HPC Deployment Reference
Configuration guide for deploying Torc on High-Performance Computing systems.
Overview
Running Torc on HPC systems requires special configuration to ensure:
- Compute nodes can reach the torc-server running on a login node
- The database lives on storage the server host can lock correctly (compute nodes never open the database file directly — they reach it through the server over HTTP)
- Network paths use the correct hostnames for the HPC interconnect
Server Configuration on Login Nodes
Hostname Requirements
On most HPC systems, login nodes have multiple network interfaces:
- External hostname: Used for SSH access from outside (e.g.,
kl3.hpc.nrel.gov) - Internal hostname: Used by compute nodes via the high-speed interconnect (e.g.,
kl3.hsn.cm.kestrel.hpc.nrel.gov)
When running torc-server on a login node, you must use the internal hostname so compute nodes
can connect.
NLR Kestrel Example
On NLR's Kestrel system, login nodes use the High-Speed Network (HSN) for internal communication:
| Login Node | External Hostname | Internal Hostname (for --host flag) |
|---|---|---|
| kl1 | kl1.hpc.nrel.gov | kl1.hsn.cm.kestrel.hpc.nrel.gov |
| kl2 | kl2.hpc.nrel.gov | kl2.hsn.cm.kestrel.hpc.nrel.gov |
| kl3 | kl3.hpc.nrel.gov | kl3.hsn.cm.kestrel.hpc.nrel.gov |
Starting the server:
# On login node kl3, use the internal hostname
torc-server run \
--database /scratch/$USER/torc.db \
--host kl3.hsn.cm.kestrel.hpc.nrel.gov \
--port 8085
Connecting clients:
# Set the API URL using the internal hostname
export TORC_API_URL="http://kl3.hsn.cm.kestrel.hpc.nrel.gov:8085/torc-service/v1"
# Now torc commands will use this URL
torc workflows list
Finding the Internal Hostname
If you're unsure of your system's internal hostname, try these approaches:
# Check all network interfaces
hostname -A
# Look for hostnames in the hosts file
grep $(hostname -s) /etc/hosts
# Check Slurm configuration for the control machine
scontrol show config | grep ControlMachine
Consult your HPC system's documentation or support team for the correct internal hostname format.

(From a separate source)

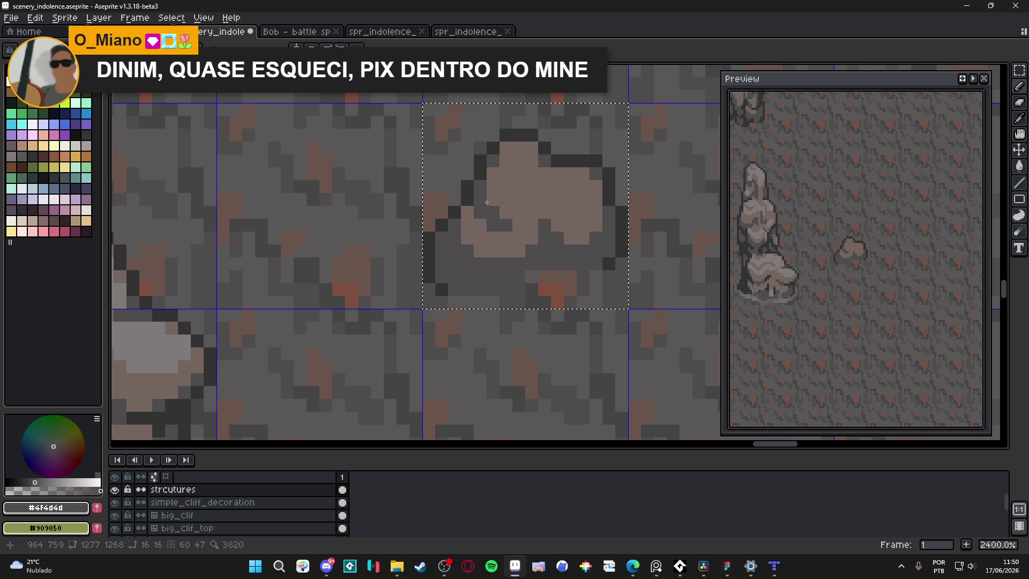
left_click(520, 222)
left_click(519, 210, "alt")
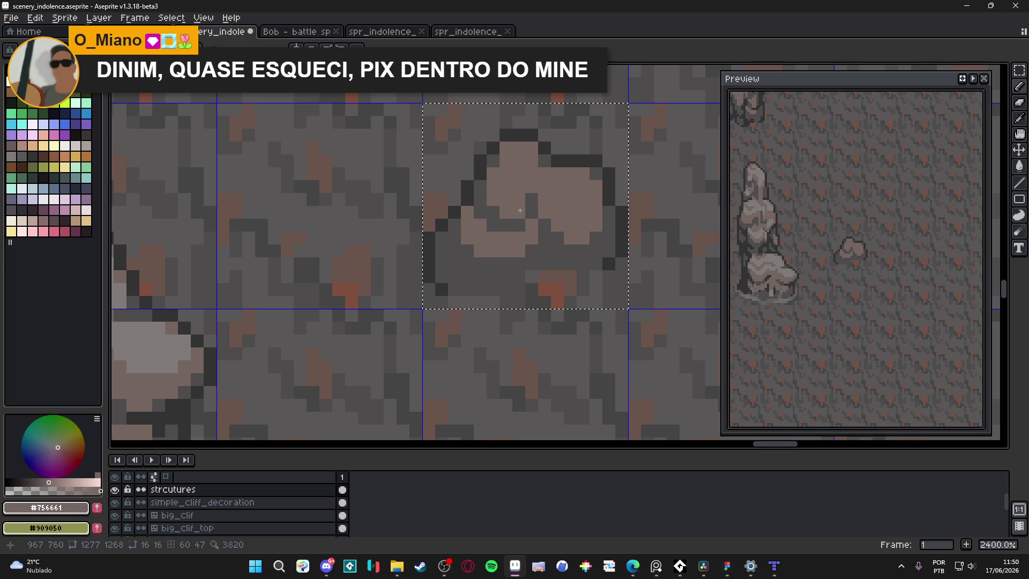
left_click(535, 211, "alt")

Database Storage Requirements
Only the torc-server process opens the SQLite database — compute nodes reach it through the server
over HTTP. So the database does not need to be on a filesystem shared with the compute nodes; it
only needs to be on storage the server host can open and lock correctly.
Avoid parallel and networked filesystems for the live database
SQLite coordinates concurrent access using POSIX byte-range (fcntl) advisory locks. Parallel and
distributed filesystems implement these locks poorly or not at all:
- Lustre —
flock/fcntllocking works only when the filesystem is mounted with theflockoption, and even then SQLite throughput is poor and lock semantics can be unreliable. Lustre is not a good place for the live database. - GPFS / NFS — advisory locking is frequently misconfigured, partial, or high-latency. NFS in
particular is a classic source of
database is lockederrors and, in the worst case, corruption.

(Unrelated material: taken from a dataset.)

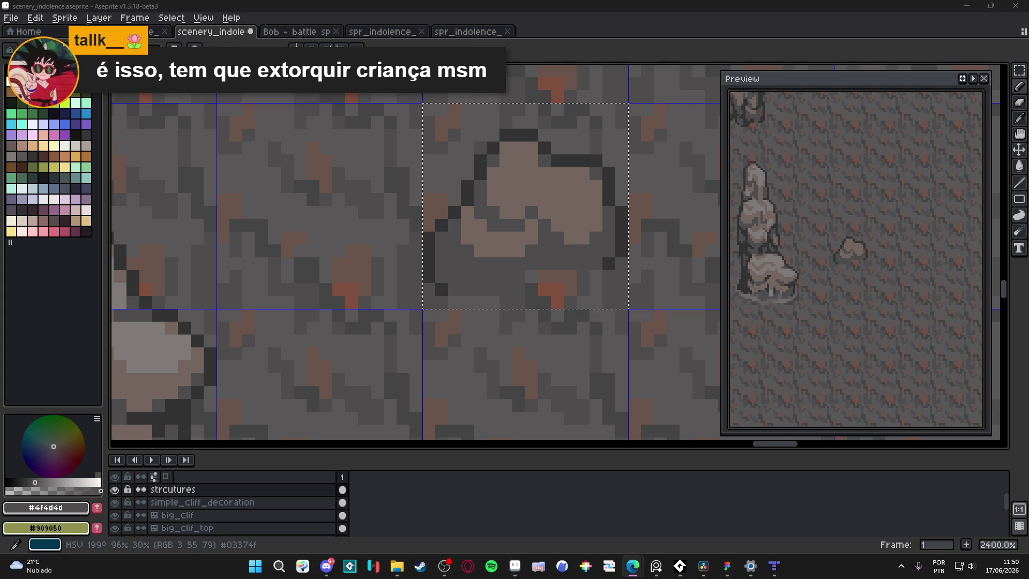
Step: Switch to the X post about PIX payments in Minecraft and replay its video with sound
key("super+shift+Right")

A stalled shared filesystem can also hang the server's request handlers for tens of seconds, since the in-flight SQLite call blocks on I/O.
Recommended storage
| Storage | Suitability for the live DB |
|---|---|
Node-local disk / /tmp on the server | Best. Correct locking, lowest latency. Pair with snapshots for durability. |
In-memory (:memory:) | Best for high throughput. RAM-backed; snapshot to disk for persistence. |
Scratch (Lustre/GPFS, e.g. /scratch) | Avoid for the live DB (locking + stalls). Fine as a snapshot/backup target. |
Project (/projects/) | Avoid for the live DB. Good for archiving completed databases. |
Home (~, often NFS) | Avoid — slow and locking-prone. |
Best practice: run the live database on node-local disk (or in memory), and snapshot/back up to
scratch or project storage. The default torc.db in the current directory is fine on a login node
whose home/scratch is fast and POSIX-correct, but when in doubt prefer /tmp:
# Live DB on node-local disk; back up to durable shared storage periodically
torc-server run \
--database /tmp/torc-$USER.db \
--host $(hostname -s).hsn.cm.kestrel.hpc.nrel.gov \
--port 8085
For RAM-backed operation with snapshots, see In-Memory Database with Snapshots.
Database Backup
For long-running workflows, periodically backup the database:
# SQLite backup (safe while server is running)
sqlite3 /tmp/torc-$USER.db ".backup /projects/$USER/torc_backup.db"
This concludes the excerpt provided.